Your assignment
Copy out the data that comes next, character for character, and leave the images aside.
------------------------------
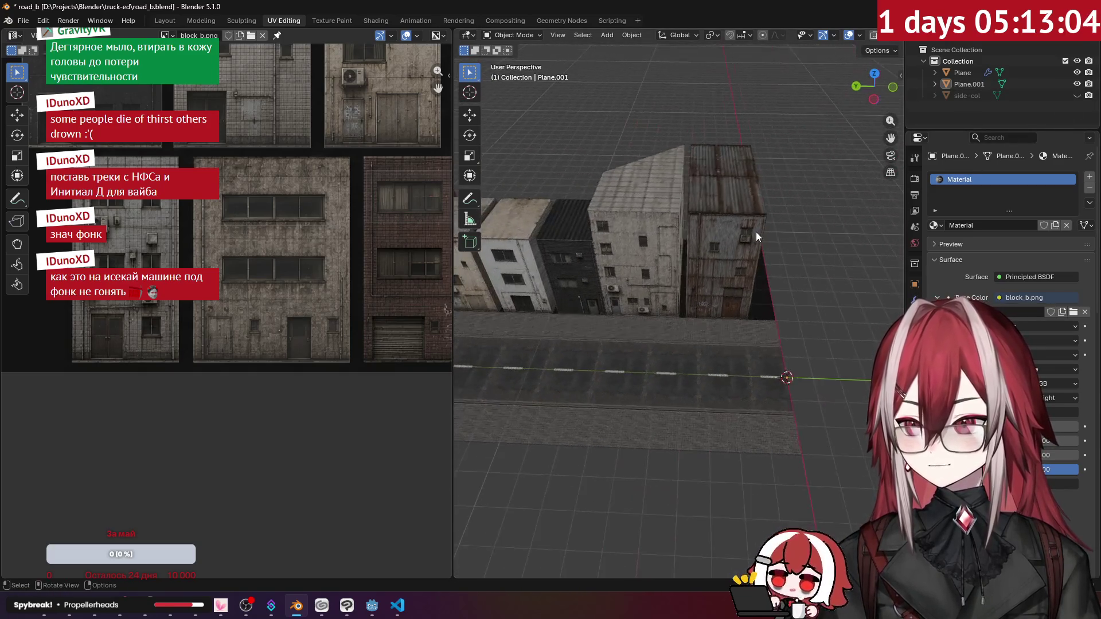
scroll(756, 232, down, 4)
click(708, 242)
key(Tab)
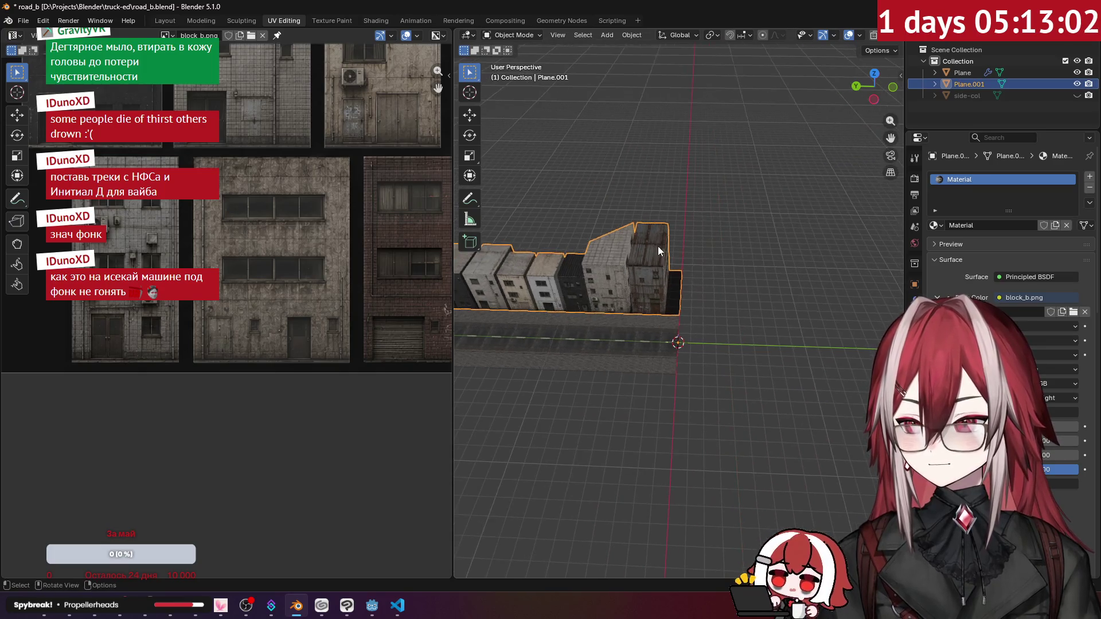
scroll(659, 246, up, 5)
click(659, 246)
middle_drag(658, 246, 717, 277)
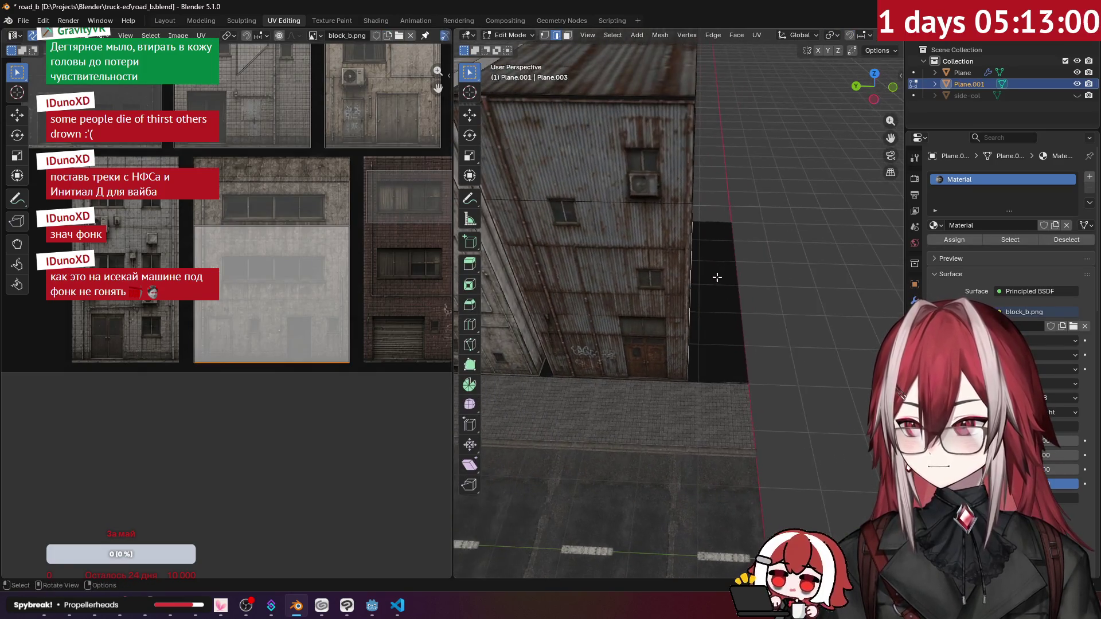
Unwrap the dark quad beside the building onto the texture.
right_click(743, 281)
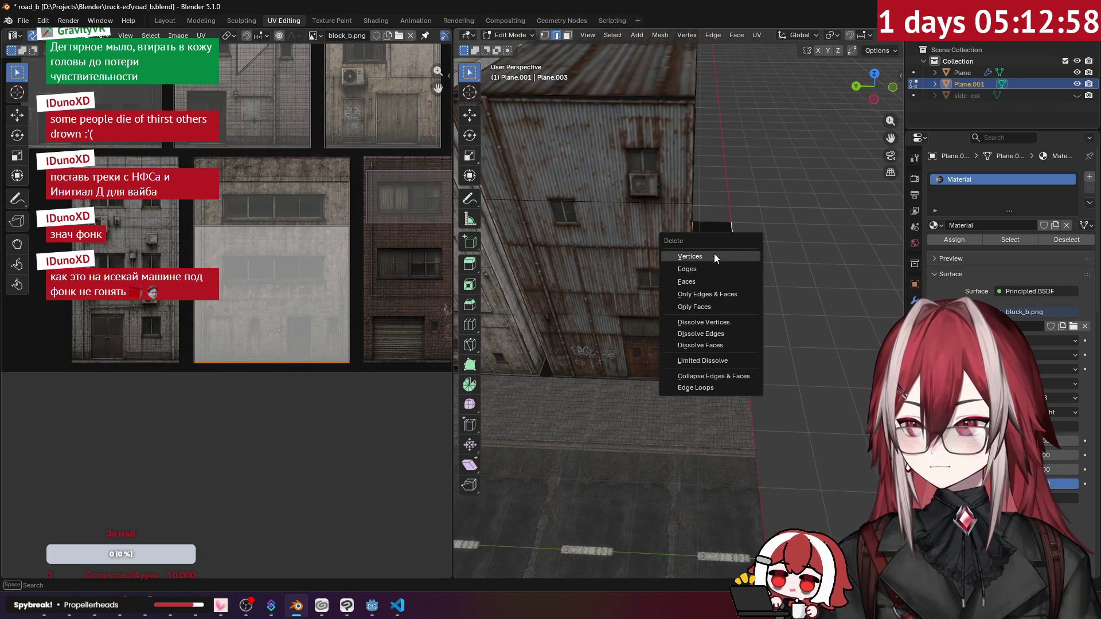
click(567, 35)
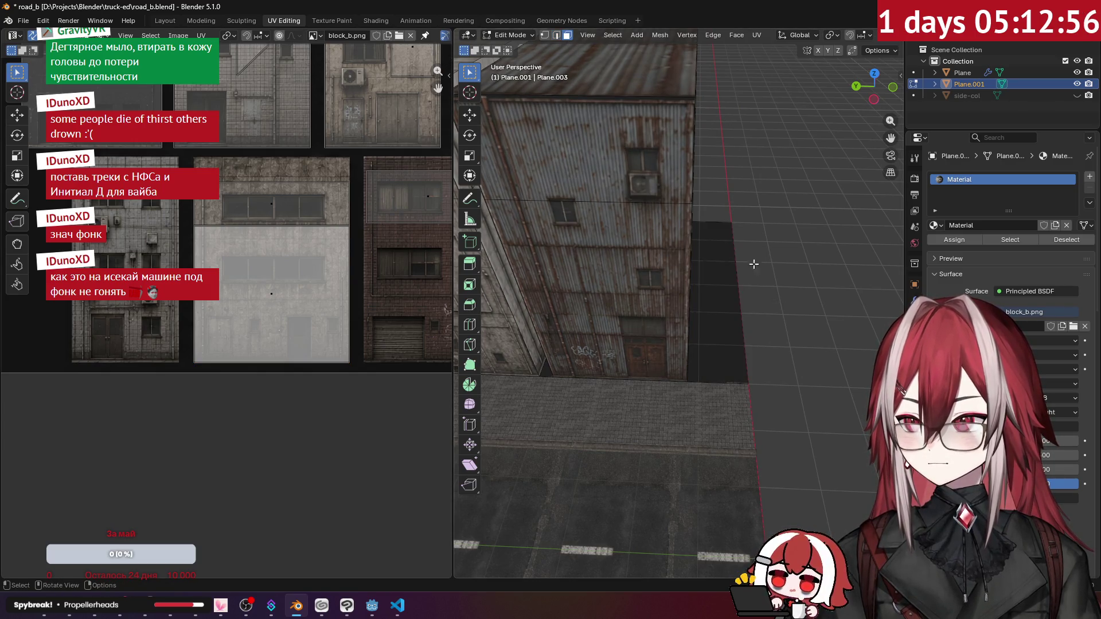
click(733, 277)
key(u)
click(732, 273)
middle_drag(732, 272, 667, 239)
Select the new building block's side, front, top and left faces.
click(650, 234)
middle_drag(596, 239, 655, 252)
shift+click(630, 244)
shift+click(655, 229)
shift+click(619, 210)
mouse_move(622, 262)
middle_down()
mouse_move(645, 269)
mouse_move(643, 259)
middle_up()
------------------------------
Output of the exercise
scroll(756, 232, down, 4)
click(708, 242)
key(Tab)
scroll(659, 246, up, 5)
click(659, 246)
middle_drag(658, 246, 717, 277)
Unwrap the dark quad beside the building onto the texture.
right_click(743, 281)
click(567, 35)
click(733, 277)
key(u)
click(732, 273)
middle_drag(732, 272, 667, 239)
Select the new building block's side, front, top and left faces.
click(650, 234)
middle_drag(596, 239, 655, 252)
shift+click(630, 244)
shift+click(655, 229)
shift+click(619, 210)
mouse_move(622, 262)
middle_down()
mouse_move(645, 269)
mouse_move(643, 259)
middle_up()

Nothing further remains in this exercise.